▶ **The problem**:
Your answer should be the lines below from the one holding "(351, 592) none" through the one holding "[65,1005,542,1027] [65,1033,589,1055] $cb", copied exactly and with nothing else.

= Beginning of Section =

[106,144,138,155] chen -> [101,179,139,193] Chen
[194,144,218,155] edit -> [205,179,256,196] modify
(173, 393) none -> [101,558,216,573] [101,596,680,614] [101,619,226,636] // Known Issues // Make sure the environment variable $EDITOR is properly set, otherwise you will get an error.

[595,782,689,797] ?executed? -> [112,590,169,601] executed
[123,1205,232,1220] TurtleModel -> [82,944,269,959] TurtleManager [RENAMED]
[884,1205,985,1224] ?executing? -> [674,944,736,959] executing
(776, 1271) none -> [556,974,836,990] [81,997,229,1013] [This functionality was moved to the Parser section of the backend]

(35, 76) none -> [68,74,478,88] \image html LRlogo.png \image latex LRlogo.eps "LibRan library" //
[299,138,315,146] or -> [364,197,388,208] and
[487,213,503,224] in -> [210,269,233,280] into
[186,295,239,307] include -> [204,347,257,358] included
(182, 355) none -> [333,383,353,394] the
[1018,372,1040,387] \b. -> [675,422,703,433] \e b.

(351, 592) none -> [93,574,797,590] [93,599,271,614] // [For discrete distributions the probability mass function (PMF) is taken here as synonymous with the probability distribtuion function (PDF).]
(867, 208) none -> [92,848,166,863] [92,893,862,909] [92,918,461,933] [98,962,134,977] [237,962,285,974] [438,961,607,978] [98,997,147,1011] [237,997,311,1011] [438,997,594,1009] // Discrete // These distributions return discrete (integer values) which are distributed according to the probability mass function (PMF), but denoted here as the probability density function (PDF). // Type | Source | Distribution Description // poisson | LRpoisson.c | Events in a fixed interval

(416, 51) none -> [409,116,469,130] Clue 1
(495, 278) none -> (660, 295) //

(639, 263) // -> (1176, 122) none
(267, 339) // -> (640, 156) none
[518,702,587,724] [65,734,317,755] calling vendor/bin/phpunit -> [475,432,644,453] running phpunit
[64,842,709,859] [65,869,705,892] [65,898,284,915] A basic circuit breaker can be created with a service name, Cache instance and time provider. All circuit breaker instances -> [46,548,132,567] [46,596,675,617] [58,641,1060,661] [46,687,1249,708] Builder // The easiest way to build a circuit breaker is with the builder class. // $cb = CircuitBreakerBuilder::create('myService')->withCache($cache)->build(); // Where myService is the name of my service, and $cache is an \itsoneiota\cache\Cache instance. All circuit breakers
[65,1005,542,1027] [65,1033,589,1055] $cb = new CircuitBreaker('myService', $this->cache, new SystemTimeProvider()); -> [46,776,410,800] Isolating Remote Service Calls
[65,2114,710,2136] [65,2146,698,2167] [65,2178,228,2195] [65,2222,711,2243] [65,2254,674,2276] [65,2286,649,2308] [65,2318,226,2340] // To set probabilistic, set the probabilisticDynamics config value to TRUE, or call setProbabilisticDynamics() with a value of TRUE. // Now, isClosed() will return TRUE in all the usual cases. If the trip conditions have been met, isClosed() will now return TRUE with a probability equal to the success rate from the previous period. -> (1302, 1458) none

= End of Section =

▶ **Output of the task**:
(351, 592) none -> [93,574,797,590] [93,599,271,614] // [For discrete distributions the probability mass function (PMF) is taken here as synonymous with the probability distribtuion function (PDF).]
(867, 208) none -> [92,848,166,863] [92,893,862,909] [92,918,461,933] [98,962,134,977] [237,962,285,974] [438,961,607,978] [98,997,147,1011] [237,997,311,1011] [438,997,594,1009] // Discrete // These distributions return discrete (integer values) which are distributed according to the probability mass function (PMF), but denoted here as the probability density function (PDF). // Type | Source | Distribution Description // poisson | LRpoisson.c | Events in a fixed interval

(416, 51) none -> [409,116,469,130] Clue 1
(495, 278) none -> (660, 295) //

(639, 263) // -> (1176, 122) none
(267, 339) // -> (640, 156) none
[518,702,587,724] [65,734,317,755] calling vendor/bin/phpunit -> [475,432,644,453] running phpunit
[64,842,709,859] [65,869,705,892] [65,898,284,915] A basic circuit breaker can be created with a service name, Cache instance and time provider. All circuit breaker instances -> [46,548,132,567] [46,596,675,617] [58,641,1060,661] [46,687,1249,708] Builder // The easiest way to build a circuit breaker is with the builder class. // $cb = CircuitBreakerBuilder::create('myService')->withCache($cache)->build(); // Where myService is the name of my service, and $cache is an \itsoneiota\cache\Cache instance. All circuit breakers
[65,1005,542,1027] [65,1033,589,1055] $cb = new CircuitBreaker('myService', $this->cache, new SystemTimeProvider()); -> [46,776,410,800] Isolating Remote Service Calls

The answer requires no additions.